Milo smiles. “The lady doth exaggerate. Please, be a friend, tell me about you.”
But Love cuts me off. “Joe,” she says. “Milo is also a fantastic writer. He’s just back from Martha’s Vineyard where his movie played at the festival, right?”
“Actually it was Nantucket,” he says. “And I think Uncle Barry might have had a hand in that. And it’s just a short.”
I look at Barry Stein, who just shakes his head. “All I did was watch the movie, officer. I swear.”
We all laugh as if this is funny and it isn’t and Milo tells everyone about his short fucking film and Love pays attention to him, not me. I am not involved in this conversation and I slip away to find out a little bit more about this fucker. I go online and learn that Milo is Barry Stein’s godson, not his nephew. I learn that he and Ben Stiller posed for photos together less than twenty-four hours ago. I learn that his short is a based-on-fact retelling of the most searing event of Milo Benson’s childhood, when his older brother shocked Darien, Connecticut, by murdering Milo’s father, hedge fund owner Charles Benson, in cold blood.

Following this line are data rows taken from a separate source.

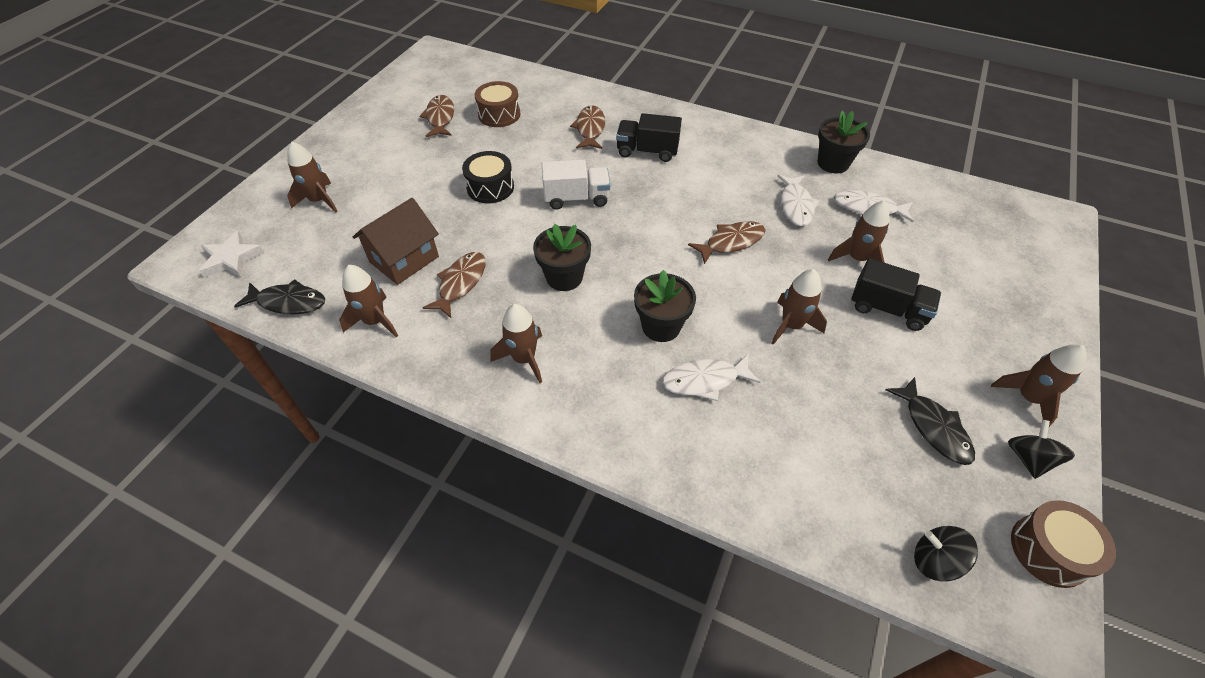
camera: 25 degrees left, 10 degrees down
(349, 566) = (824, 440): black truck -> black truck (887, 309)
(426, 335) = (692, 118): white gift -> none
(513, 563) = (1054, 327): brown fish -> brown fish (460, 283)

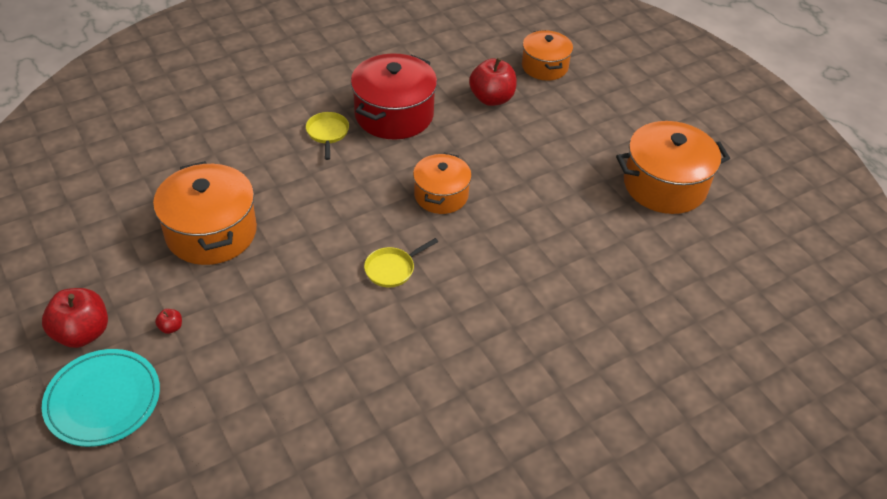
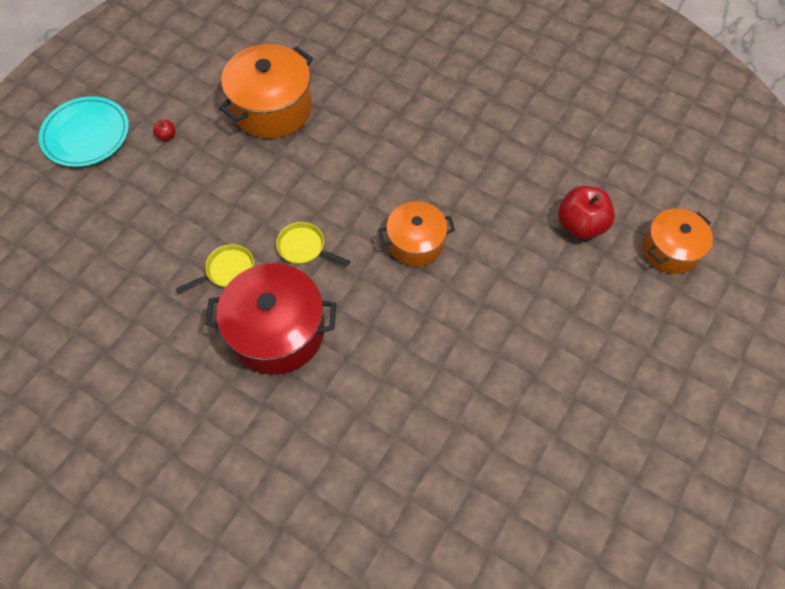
camera: 65 degrees right, 15 degrees up
(82, 333) = (137, 90): red apple -> none
(327, 133) = (435, 123): yellow pan -> yellow pan (227, 270)
(394, 114) = (496, 158): red pot -> red pot (277, 332)
(664, 185) = (567, 439): orange pot -> none

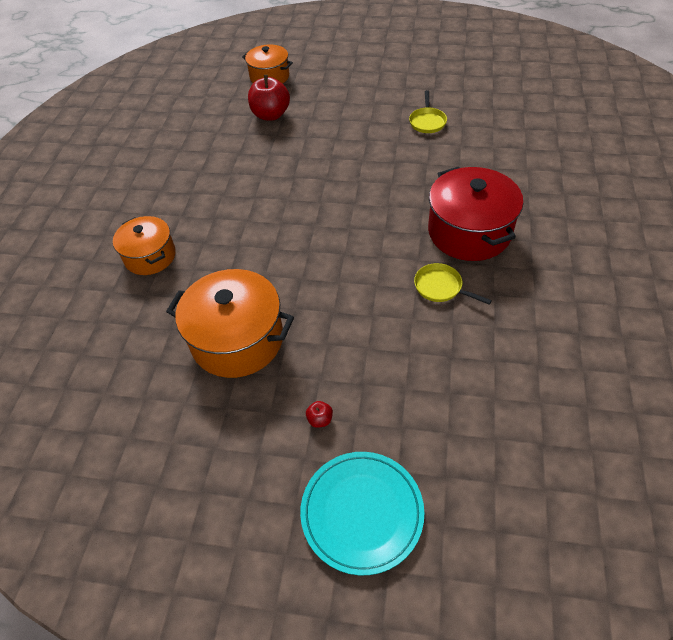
camera: 110 degrees left, 10 degrees down
(304, 247) = (384, 247): yellow pan -> yellow pan (427, 121)
(415, 243) = (337, 186): orange pot -> orange pot (150, 256)

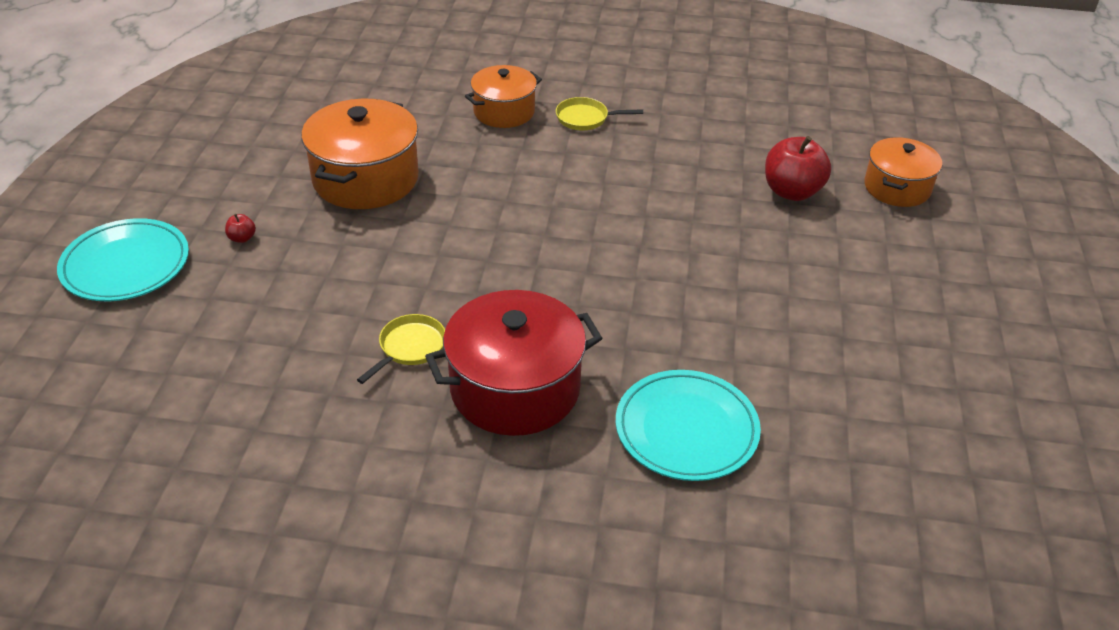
camera: 85 degrees right, 10 degrees down
(427, 121) = (796, 364): yellow pan -> yellow pan (585, 118)
(486, 161) = (686, 429): none -> turquoise plate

Fucking Republicans. They kill each other over money and then the liberal boy left over takes all the cash and makes a career out of repurposing this one event from his childhood, first into a book of drawings and then into a Vanity Fair essay and then into his TV show.
I head back to the table, where Milo and Forty fight for the attention and approval of Barry Stein, who says Milo’s ideas have tremendous potential but pats Forty on the back and tells him that his ideas need work. These are two very different statements, which is idiotic because at the end of the day, either you have something or you don’t. Milo orders an açai bowl and Forty orders a Patrón double. I nudge Forty and tell him that last idea sounded good.